_Texte présenté:_
▼
L’histoire autour du projet Symphonia a tout de la success-story en devenir : rendue publique en 2020, la première version de démonstration jouable était à l’origine un projet de fin d’études. Alors étudiants à l’ISART Digital, les treize développeurs ont senti un certain potentiel, ce dernier étant récompensé notamment d’un GSA BAFTA Student Awards en 2021, et ont créé leur propre structure.

Le studio Sunny Peak est donc né de façon peu commune : grâce à un programme vidéoludique d’études devenu un véritable jeu vidéo. Nous y sommes enfin et Symphonia est désormais accessible au grand public, dans sa version commerciale. Avant d’en arriver à le proposer sur les différents stores, le titre a pu obtenir de prestigieux titres tels qu’un Pégase en 2021 ou le tout récent Prix du public de l’Indie Game Contest 2024, pour ne citer qu’eux. 

Il y a quelques mois de cela, nous avions eu l’occasion de nous essayer à l’exercice comparatif de la copie d’origine, le projet étudiant, avec une version de démonstration du jeu testé dans ces lignes. Cette fois, le check-up complet se focalise tout en mélodie sur ce récital que nous offre Sunny Peak. L’occasion de déceler la présence de fausses notes comme de véritables accords symphoniques. Laissez-vous bercer…

Il est temps de redonner des couleurs à Symphonia…

La vie est une symphonie dont chacun est le chef d’orchestre (Pascal Obispo)
▲
_Extraits de données:_
▼
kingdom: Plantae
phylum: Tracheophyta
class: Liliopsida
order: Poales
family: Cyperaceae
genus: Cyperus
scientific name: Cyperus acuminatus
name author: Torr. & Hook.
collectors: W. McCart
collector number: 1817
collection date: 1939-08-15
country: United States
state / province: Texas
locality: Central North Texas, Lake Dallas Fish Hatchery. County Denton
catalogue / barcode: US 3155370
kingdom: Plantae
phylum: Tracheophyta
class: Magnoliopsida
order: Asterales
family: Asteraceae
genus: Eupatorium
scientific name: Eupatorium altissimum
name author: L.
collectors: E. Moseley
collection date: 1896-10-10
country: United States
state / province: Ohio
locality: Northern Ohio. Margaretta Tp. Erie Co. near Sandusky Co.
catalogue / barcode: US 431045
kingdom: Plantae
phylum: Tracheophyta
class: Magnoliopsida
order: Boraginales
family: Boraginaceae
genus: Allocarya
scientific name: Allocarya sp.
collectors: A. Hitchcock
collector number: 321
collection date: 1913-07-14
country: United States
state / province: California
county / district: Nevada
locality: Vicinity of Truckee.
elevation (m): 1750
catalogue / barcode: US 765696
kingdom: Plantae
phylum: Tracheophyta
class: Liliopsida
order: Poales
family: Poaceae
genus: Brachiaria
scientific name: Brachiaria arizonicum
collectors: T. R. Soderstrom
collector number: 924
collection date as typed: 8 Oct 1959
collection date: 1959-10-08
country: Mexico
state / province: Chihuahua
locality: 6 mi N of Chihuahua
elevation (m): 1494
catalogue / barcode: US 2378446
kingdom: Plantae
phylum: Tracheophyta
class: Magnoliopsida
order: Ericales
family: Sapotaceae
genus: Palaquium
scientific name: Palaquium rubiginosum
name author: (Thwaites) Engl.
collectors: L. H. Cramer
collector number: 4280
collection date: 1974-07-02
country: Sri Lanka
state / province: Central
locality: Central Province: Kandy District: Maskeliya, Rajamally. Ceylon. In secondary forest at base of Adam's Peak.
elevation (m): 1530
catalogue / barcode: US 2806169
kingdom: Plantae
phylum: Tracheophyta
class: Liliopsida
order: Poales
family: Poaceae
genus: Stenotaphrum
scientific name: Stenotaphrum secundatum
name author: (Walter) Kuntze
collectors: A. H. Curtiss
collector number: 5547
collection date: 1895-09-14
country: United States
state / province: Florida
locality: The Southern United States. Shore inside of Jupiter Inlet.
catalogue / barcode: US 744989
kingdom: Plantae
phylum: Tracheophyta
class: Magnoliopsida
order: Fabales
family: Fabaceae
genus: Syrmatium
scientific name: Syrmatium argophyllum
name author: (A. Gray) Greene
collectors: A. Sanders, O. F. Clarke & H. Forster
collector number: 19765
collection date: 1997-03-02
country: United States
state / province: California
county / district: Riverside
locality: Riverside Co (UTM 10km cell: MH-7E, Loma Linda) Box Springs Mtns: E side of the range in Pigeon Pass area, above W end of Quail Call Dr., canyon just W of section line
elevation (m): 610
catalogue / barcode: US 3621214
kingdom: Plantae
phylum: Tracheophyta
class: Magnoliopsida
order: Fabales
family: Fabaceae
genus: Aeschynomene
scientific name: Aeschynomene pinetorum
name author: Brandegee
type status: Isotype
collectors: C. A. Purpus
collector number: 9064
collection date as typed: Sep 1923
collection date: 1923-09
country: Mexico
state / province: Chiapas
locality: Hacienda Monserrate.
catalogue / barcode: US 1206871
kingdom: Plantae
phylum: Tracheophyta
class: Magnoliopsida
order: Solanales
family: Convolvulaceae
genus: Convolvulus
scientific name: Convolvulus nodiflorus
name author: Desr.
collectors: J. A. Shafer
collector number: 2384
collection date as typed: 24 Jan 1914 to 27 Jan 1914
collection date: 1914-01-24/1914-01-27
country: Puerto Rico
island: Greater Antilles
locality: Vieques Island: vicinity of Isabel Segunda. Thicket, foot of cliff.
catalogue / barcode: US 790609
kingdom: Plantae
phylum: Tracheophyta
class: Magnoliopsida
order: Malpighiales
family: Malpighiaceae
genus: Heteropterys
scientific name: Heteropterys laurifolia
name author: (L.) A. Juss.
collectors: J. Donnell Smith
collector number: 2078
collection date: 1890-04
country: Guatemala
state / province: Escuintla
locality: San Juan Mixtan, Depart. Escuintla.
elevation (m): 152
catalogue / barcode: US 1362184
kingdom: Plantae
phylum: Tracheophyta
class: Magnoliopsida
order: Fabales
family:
▲
_Objectifs:_
1) Dites si chacune de ces affirmations correspond au texte sur Symphonia, en répondant par oui ou par non et en citant les mots du texte qui tranchent : (a) Les développeurs du projet étaient quinze. (b) Le jeu a remporté le Prix du public de l’Indie Game Contest 2024. (c) La première version de démonstration jouable a été rendue publique en 2020.
2) Répondez brièvement à ces questions sur le texte sur Symphonia :
(a) Dans quelle école étudiaient les développeurs ?
(b) Quel est le nom du studio qu’ils ont créé ?
(c) À qui est attribuée la phrase qui termine le texte ?
3) Extrayez du texte sur Symphonia le passage qui commence à « Il y a quelques » et se termine à « d’orchestre (Pascal Obispo) », sans rien y changer.

_Corrigés:_
1)
(a) Non : « les treize développeurs »
(b) Oui : « le tout récent Prix du public de l’Indie Game Contest 2024 »
(c) Oui : « rendue publique en 2020, la première version de démonstration jouable »

2)
(a) À l’ISART Digital.
(b) Sunny Peak.
(c) À Pascal Obispo.

3)
Il y a quelques mois de cela, nous avions eu l’occasion de nous essayer à l’exercice comparatif de la copie d’origine, le projet étudiant, avec une version de démonstration du jeu testé dans ces lignes. Cette fois, le check-up complet se focalise tout en mélodie sur ce récital que nous offre Sunny Peak. L’occasion de déceler la présence de fausses notes comme de véritables accords symphoniques. Laissez-vous bercer…

Il est temps de redonner des couleurs à Symphonia…

La vie est une symphonie dont chacun est le chef d’orchestre (Pascal Obispo)